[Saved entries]

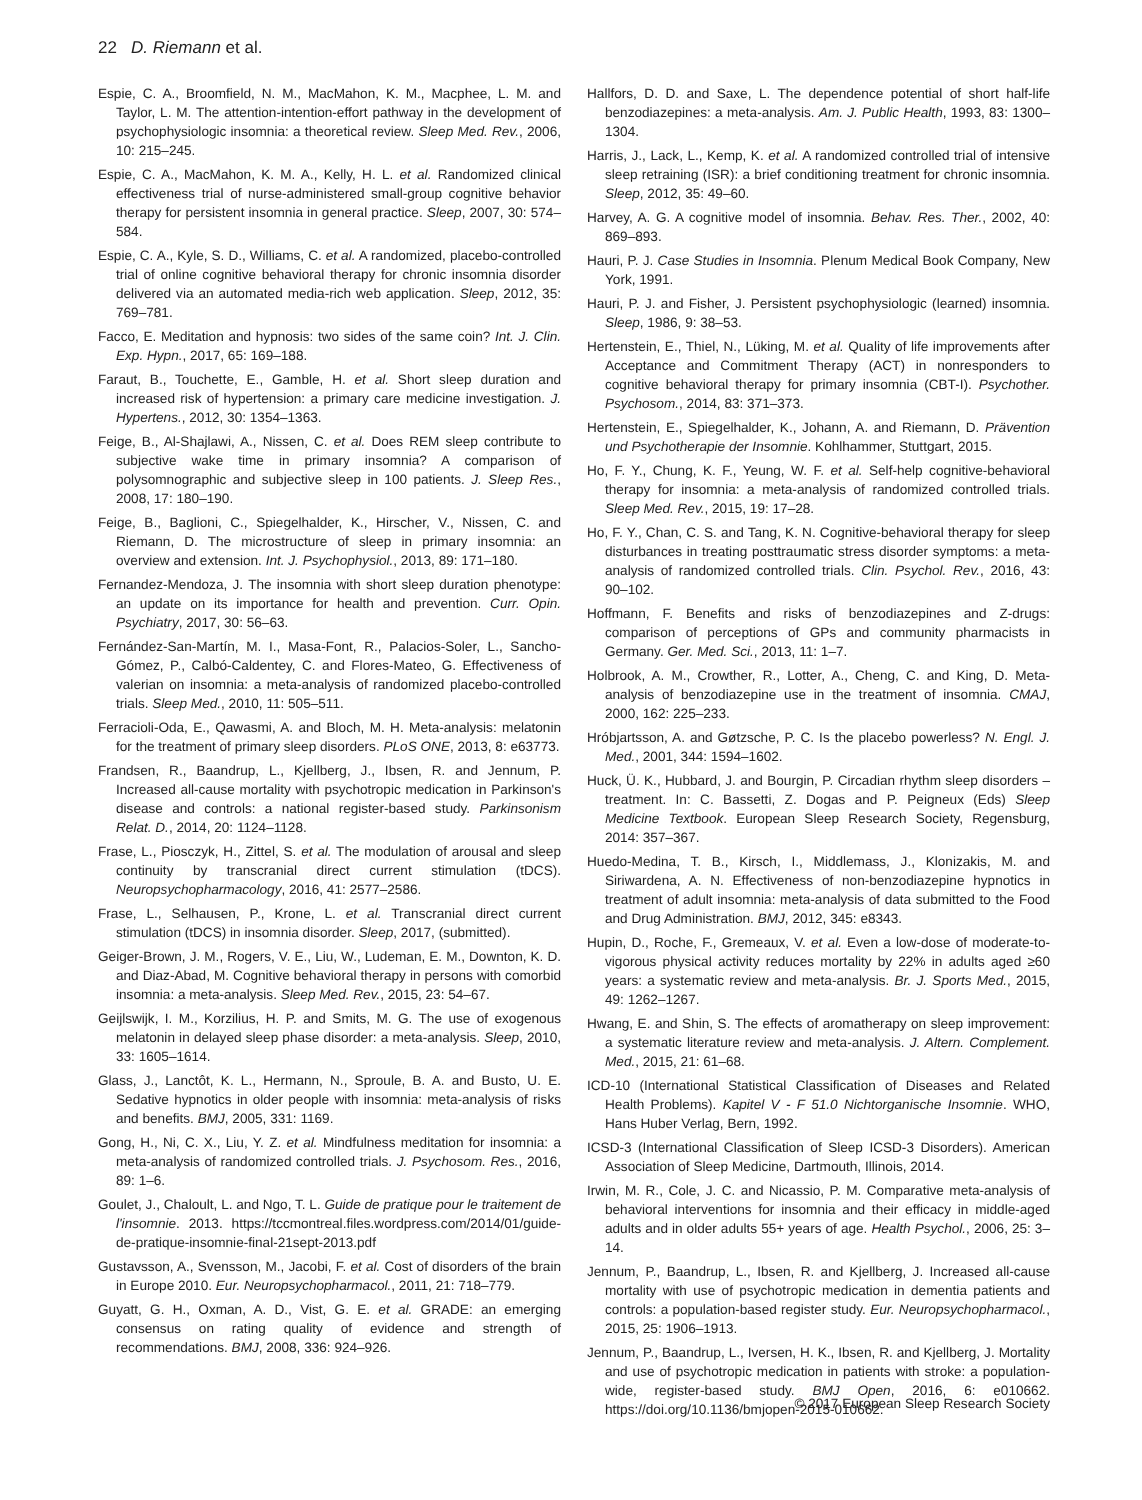22 D. Riemann et al.
Espie, C. A., Broomfield, N. M., MacMahon, K. M., Macphee, L. M. and Taylor, L. M. The attention-intention-effort pathway in the development of psychophysiologic insomnia: a theoretical review. Sleep Med. Rev., 2006, 10: 215–245.
Espie, C. A., MacMahon, K. M. A., Kelly, H. L. et al. Randomized clinical effectiveness trial of nurse-administered small-group cognitive behavior therapy for persistent insomnia in general practice. Sleep, 2007, 30: 574–584.
Espie, C. A., Kyle, S. D., Williams, C. et al. A randomized, placebo-controlled trial of online cognitive behavioral therapy for chronic insomnia disorder delivered via an automated media-rich web application. Sleep, 2012, 35: 769–781.
Facco, E. Meditation and hypnosis: two sides of the same coin? Int. J. Clin. Exp. Hypn., 2017, 65: 169–188.
Faraut, B., Touchette, E., Gamble, H. et al. Short sleep duration and increased risk of hypertension: a primary care medicine investigation. J. Hypertens., 2012, 30: 1354–1363.
Feige, B., Al-Shajlawi, A., Nissen, C. et al. Does REM sleep contribute to subjective wake time in primary insomnia? A comparison of polysomnographic and subjective sleep in 100 patients. J. Sleep Res., 2008, 17: 180–190.
Feige, B., Baglioni, C., Spiegelhalder, K., Hirscher, V., Nissen, C. and Riemann, D. The microstructure of sleep in primary insomnia: an overview and extension. Int. J. Psychophysiol., 2013, 89: 171–180.
Fernandez-Mendoza, J. The insomnia with short sleep duration phenotype: an update on its importance for health and prevention. Curr. Opin. Psychiatry, 2017, 30: 56–63.
Fernández-San-Martín, M. I., Masa-Font, R., Palacios-Soler, L., Sancho-Gómez, P., Calbó-Caldentey, C. and Flores-Mateo, G. Effectiveness of valerian on insomnia: a meta-analysis of randomized placebo-controlled trials. Sleep Med., 2010, 11: 505–511.
Ferracioli-Oda, E., Qawasmi, A. and Bloch, M. H. Meta-analysis: melatonin for the treatment of primary sleep disorders. PLoS ONE, 2013, 8: e63773.
Frandsen, R., Baandrup, L., Kjellberg, J., Ibsen, R. and Jennum, P. Increased all-cause mortality with psychotropic medication in Parkinson's disease and controls: a national register-based study. Parkinsonism Relat. D., 2014, 20: 1124–1128.
Frase, L., Piosczyk, H., Zittel, S. et al. The modulation of arousal and sleep continuity by transcranial direct current stimulation (tDCS). Neuropsychopharmacology, 2016, 41: 2577–2586.
Frase, L., Selhausen, P., Krone, L. et al. Transcranial direct current stimulation (tDCS) in insomnia disorder. Sleep, 2017, (submitted).
Geiger-Brown, J. M., Rogers, V. E., Liu, W., Ludeman, E. M., Downton, K. D. and Diaz-Abad, M. Cognitive behavioral therapy in persons with comorbid insomnia: a meta-analysis. Sleep Med. Rev., 2015, 23: 54–67.
Geijlswijk, I. M., Korzilius, H. P. and Smits, M. G. The use of exogenous melatonin in delayed sleep phase disorder: a meta-analysis. Sleep, 2010, 33: 1605–1614.
Glass, J., Lanctôt, K. L., Hermann, N., Sproule, B. A. and Busto, U. E. Sedative hypnotics in older people with insomnia: meta-analysis of risks and benefits. BMJ, 2005, 331: 1169.
Gong, H., Ni, C. X., Liu, Y. Z. et al. Mindfulness meditation for insomnia: a meta-analysis of randomized controlled trials. J. Psychosom. Res., 2016, 89: 1–6.
Goulet, J., Chaloult, L. and Ngo, T. L. Guide de pratique pour le traitement de l'insomnie. 2013. https://tccmontreal.files.wordpress.com/2014/01/guide-de-pratique-insomnie-final-21sept-2013.pdf
Gustavsson, A., Svensson, M., Jacobi, F. et al. Cost of disorders of the brain in Europe 2010. Eur. Neuropsychopharmacol., 2011, 21: 718–779.
Guyatt, G. H., Oxman, A. D., Vist, G. E. et al. GRADE: an emerging consensus on rating quality of evidence and strength of recommendations. BMJ, 2008, 336: 924–926.
Hallfors, D. D. and Saxe, L. The dependence potential of short half-life benzodiazepines: a meta-analysis. Am. J. Public Health, 1993, 83: 1300–1304.
Harris, J., Lack, L., Kemp, K. et al. A randomized controlled trial of intensive sleep retraining (ISR): a brief conditioning treatment for chronic insomnia. Sleep, 2012, 35: 49–60.
Harvey, A. G. A cognitive model of insomnia. Behav. Res. Ther., 2002, 40: 869–893.
Hauri, P. J. Case Studies in Insomnia. Plenum Medical Book Company, New York, 1991.
Hauri, P. J. and Fisher, J. Persistent psychophysiologic (learned) insomnia. Sleep, 1986, 9: 38–53.
Hertenstein, E., Thiel, N., Lüking, M. et al. Quality of life improvements after Acceptance and Commitment Therapy (ACT) in nonresponders to cognitive behavioral therapy for primary insomnia (CBT-I). Psychother. Psychosom., 2014, 83: 371–373.
Hertenstein, E., Spiegelhalder, K., Johann, A. and Riemann, D. Prävention und Psychotherapie der Insomnie. Kohlhammer, Stuttgart, 2015.
Ho, F. Y., Chung, K. F., Yeung, W. F. et al. Self-help cognitive-behavioral therapy for insomnia: a meta-analysis of randomized controlled trials. Sleep Med. Rev., 2015, 19: 17–28.
Ho, F. Y., Chan, C. S. and Tang, K. N. Cognitive-behavioral therapy for sleep disturbances in treating posttraumatic stress disorder symptoms: a meta-analysis of randomized controlled trials. Clin. Psychol. Rev., 2016, 43: 90–102.
Hoffmann, F. Benefits and risks of benzodiazepines and Z-drugs: comparison of perceptions of GPs and community pharmacists in Germany. Ger. Med. Sci., 2013, 11: 1–7.
Holbrook, A. M., Crowther, R., Lotter, A., Cheng, C. and King, D. Meta-analysis of benzodiazepine use in the treatment of insomnia. CMAJ, 2000, 162: 225–233.
Hróbjartsson, A. and Gøtzsche, P. C. Is the placebo powerless? N. Engl. J. Med., 2001, 344: 1594–1602.
Huck, Ü. K., Hubbard, J. and Bourgin, P. Circadian rhythm sleep disorders – treatment. In: C. Bassetti, Z. Dogas and P. Peigneux (Eds) Sleep Medicine Textbook. European Sleep Research Society, Regensburg, 2014: 357–367.
Huedo-Medina, T. B., Kirsch, I., Middlemass, J., Klonizakis, M. and Siriwardena, A. N. Effectiveness of non-benzodiazepine hypnotics in treatment of adult insomnia: meta-analysis of data submitted to the Food and Drug Administration. BMJ, 2012, 345: e8343.
Hupin, D., Roche, F., Gremeaux, V. et al. Even a low-dose of moderate-to-vigorous physical activity reduces mortality by 22% in adults aged ≥60 years: a systematic review and meta-analysis. Br. J. Sports Med., 2015, 49: 1262–1267.
Hwang, E. and Shin, S. The effects of aromatherapy on sleep improvement: a systematic literature review and meta-analysis. J. Altern. Complement. Med., 2015, 21: 61–68.
ICD-10 (International Statistical Classification of Diseases and Related Health Problems). Kapitel V - F 51.0 Nichtorganische Insomnie. WHO, Hans Huber Verlag, Bern, 1992.
ICSD-3 (International Classification of Sleep ICSD-3 Disorders). American Association of Sleep Medicine, Dartmouth, Illinois, 2014.
Irwin, M. R., Cole, J. C. and Nicassio, P. M. Comparative meta-analysis of behavioral interventions for insomnia and their efficacy in middle-aged adults and in older adults 55+ years of age. Health Psychol., 2006, 25: 3–14.
Jennum, P., Baandrup, L., Ibsen, R. and Kjellberg, J. Increased all-cause mortality with use of psychotropic medication in dementia patients and controls: a population-based register study. Eur. Neuropsychopharmacol., 2015, 25: 1906–1913.
Jennum, P., Baandrup, L., Iversen, H. K., Ibsen, R. and Kjellberg, J. Mortality and use of psychotropic medication in patients with stroke: a population-wide, register-based study. BMJ Open, 2016, 6: e010662. https://doi.org/10.1136/bmjopen-2015-010662.
© 2017 European Sleep Research Society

### YOUR OBJECTIVE
Reproduce exactly the section above that begins at the line containing "Hróbjartsson, A. and" and ends at the line containing "Huck, Ü. K., Hubbard, J.", leaving out all other lines.

### ANSWER AREA
Hróbjartsson, A. and Gøtzsche, P. C. Is the placebo powerless? N. Engl. J. Med., 2001, 344: 1594–1602.
Huck, Ü. K., Hubbard, J. and Bourgin, P. Circadian rhythm sleep disorders – treatment. In: C. Bassetti, Z. Dogas and P. Peigneux (Eds) Sleep Medicine Textbook. European Sleep Research Society, Regensburg, 2014: 357–367.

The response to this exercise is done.